Uygur sanatında 9. yüzyıldan sonra karışık yaratıklar insan vücutlu hayvan başlı Hint giysileri içinde ve küpe, yüzük, kolye gibi takılarla görselleştirilir. Bu figürlerin benzerleri Mehmet Siyah Kalem’in 15. yüzyıla tarihlenen resimlerinde de karşımıza çıkar. Siyah Kalem üslubuna ait resimlerden Orta Asya göçebe halklarının yolculukları, günlük yaşamları ve inançları hakkında fikir edinilir. Çizgi üslubu belirgin Uygurlu sanatçıların şematik, canlı renkli resimleri, İran ve Hindistan çevrelerindeki ve 13. yüzyılda Anadolu’daki Türk minyatür sanatına kaynak olur. Doğu ve Batı sanatlarından etkilenmekle birlikte tamamıyla kendine özgü biçim ve üsluba ulaşan Uygur resminin özellikleri 15. yüzyıl ortalarına kadar bazı değişiklikler geçirse de ana hatlarıyla devam eder.
Kaynaklar:
1- Aslanapa, Oktay, ‘Türk Sanatı’, Remzi Kitabevi, İstanbul, 1984
2- Dolkun Kamberi, ‘Uyghurs and Uyghur Identity’, Sino-Platonic Papers, 150, May, 2005
3- Härtel, Herbert, Marianne
Yaldiz, ‘Along the Ancient Silk Routes:
Central Asian Art from the West Berlin State Museums’, Metropolitan
Museum of Art/H.N. Abrams, 1982
4- L. Ligeti, ‘Bilinmeyen İç Asya’,
Çev: Sadrettin Karatay, Türk Tarih Kurumu Basım Evi, Ankara, 1986
5- Li Tang, ‘A History of Uighur Religious Conversions (5. – 16. Centuries)’, Asia Research Institute, Working Paper Series, No. 44, National University of Singapore, 2005
5- Li Tang, ‘A History of Uighur Religious Conversions (5. – 16. Centuries)’, Asia Research Institute, Working Paper Series, No. 44, National University of Singapore, 2005
Nalan Yılmaz, Uygur Duvar Resmi, 19 Şubat 2013, Lebriz Sanal Dergi
*****Bu
sayfalardaki yazıların tüm hakları yazara aittir.
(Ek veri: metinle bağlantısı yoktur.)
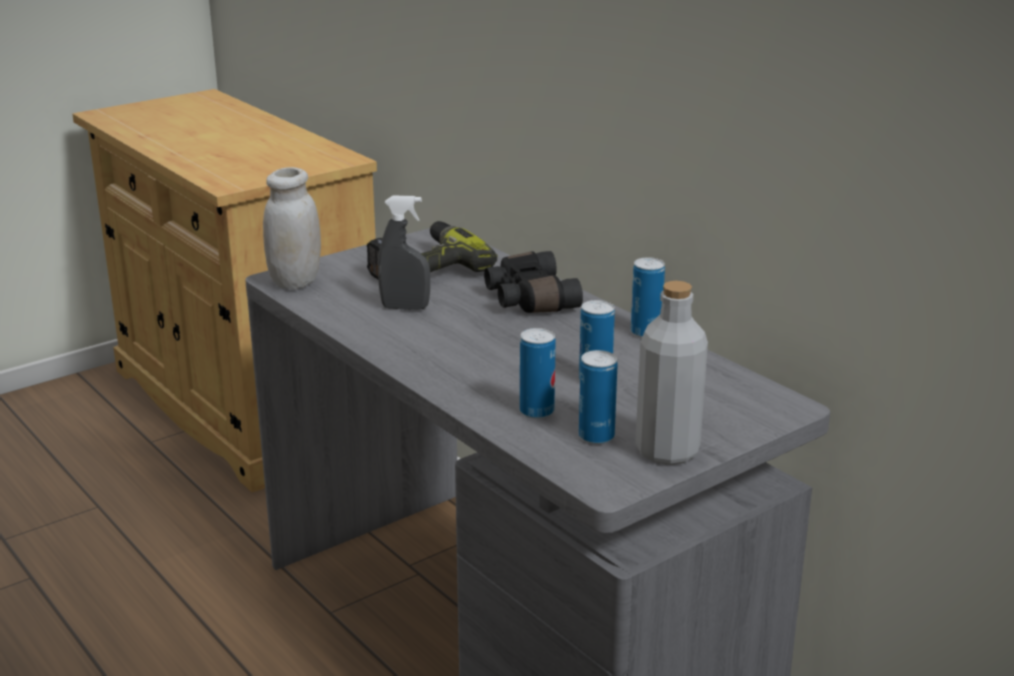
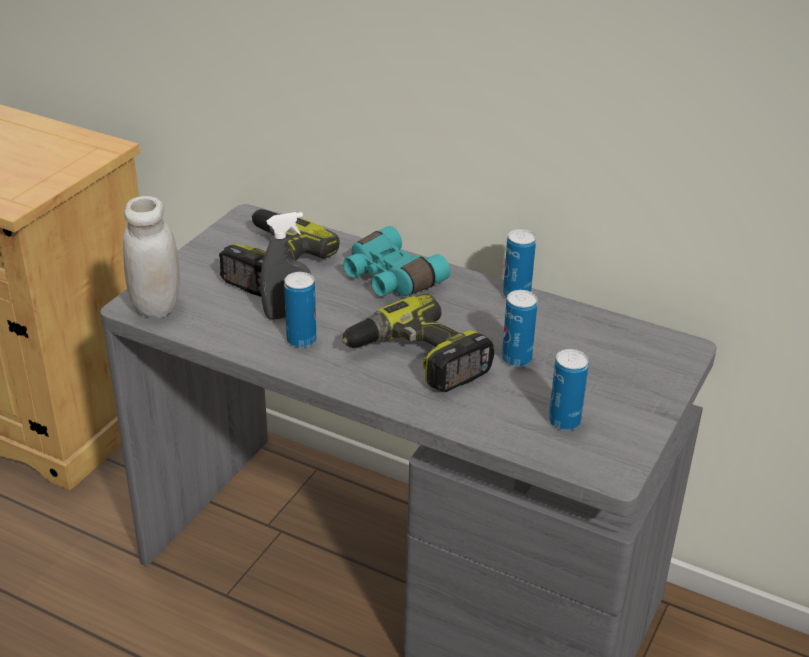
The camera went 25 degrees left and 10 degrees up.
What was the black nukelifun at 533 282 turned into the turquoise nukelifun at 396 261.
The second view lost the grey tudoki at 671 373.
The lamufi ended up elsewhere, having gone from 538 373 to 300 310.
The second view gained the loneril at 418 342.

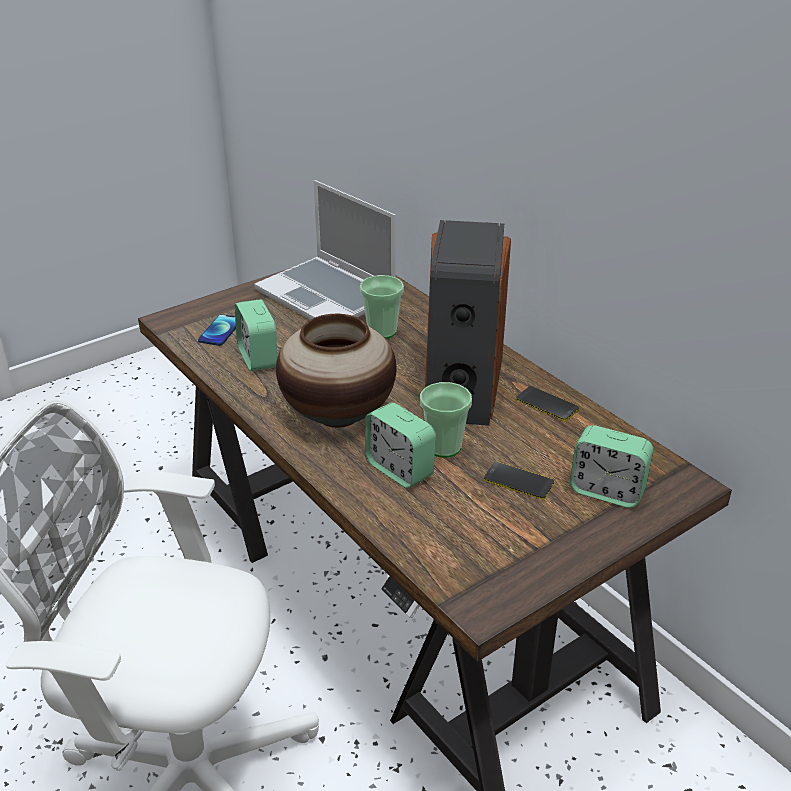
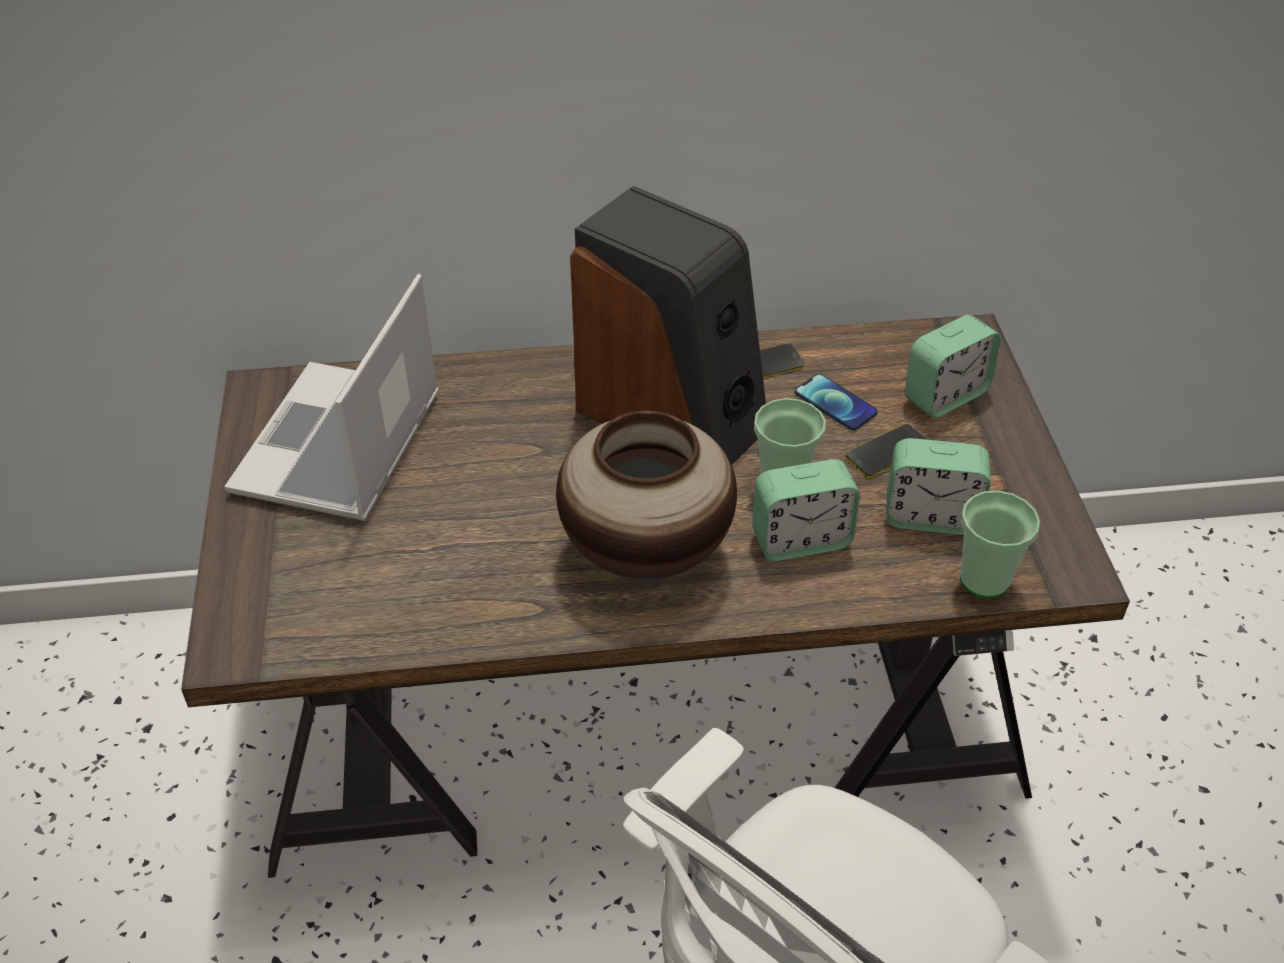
The camera went 60 degrees left and 10 degrees up.
The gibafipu at 325 250 ended up facing another way, 120 degrees clockwise from before.
The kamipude ended up elsewhere, having gone from 382 307 to 1000 544.
The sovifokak ended up elsewhere, having gone from 256 335 to 938 486.
The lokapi ended up elsewhere, having gone from 217 330 to 836 402.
Sadece kaynak
gösterilerek, yazar adı ve orijinal sayfanın aktif linki belirtilerek
alıntı yapılabilir ve paylaşılabilir. Nalan Yılmaz adıyla tüm yazılar 'Creative Commons Attribution Noncommercial-No Derivative Works 3.0 Unported License' altında tescillidir.
Great and nice sharing. Thanks a lot for this kinda of share. Creativity never loose to anyone. You also will be biggest one.
YanıtlaSilThis information is very interesting, I really enjoyed, I would like get more information about this, because is very beautiful, thanks for sharing!
YanıtlaSilBu yorum bir blog yöneticisi tarafından silindi.
YanıtlaSilWow, pretty cool tips. I really appreciate your post. I definitely visit this blog again
YanıtlaSilBackground Removal Service
Clipping path Service
A very nice report about Uyghur Mural which was very good to read.I read your post and learned a lot about Uyghur community. Thank you very much.
YanıtlaSilGraphic design services
Logo Design Services
Marketing Design
Harika makale için çok teşekkürler. Burada tartıştığınız her şey çok önemli.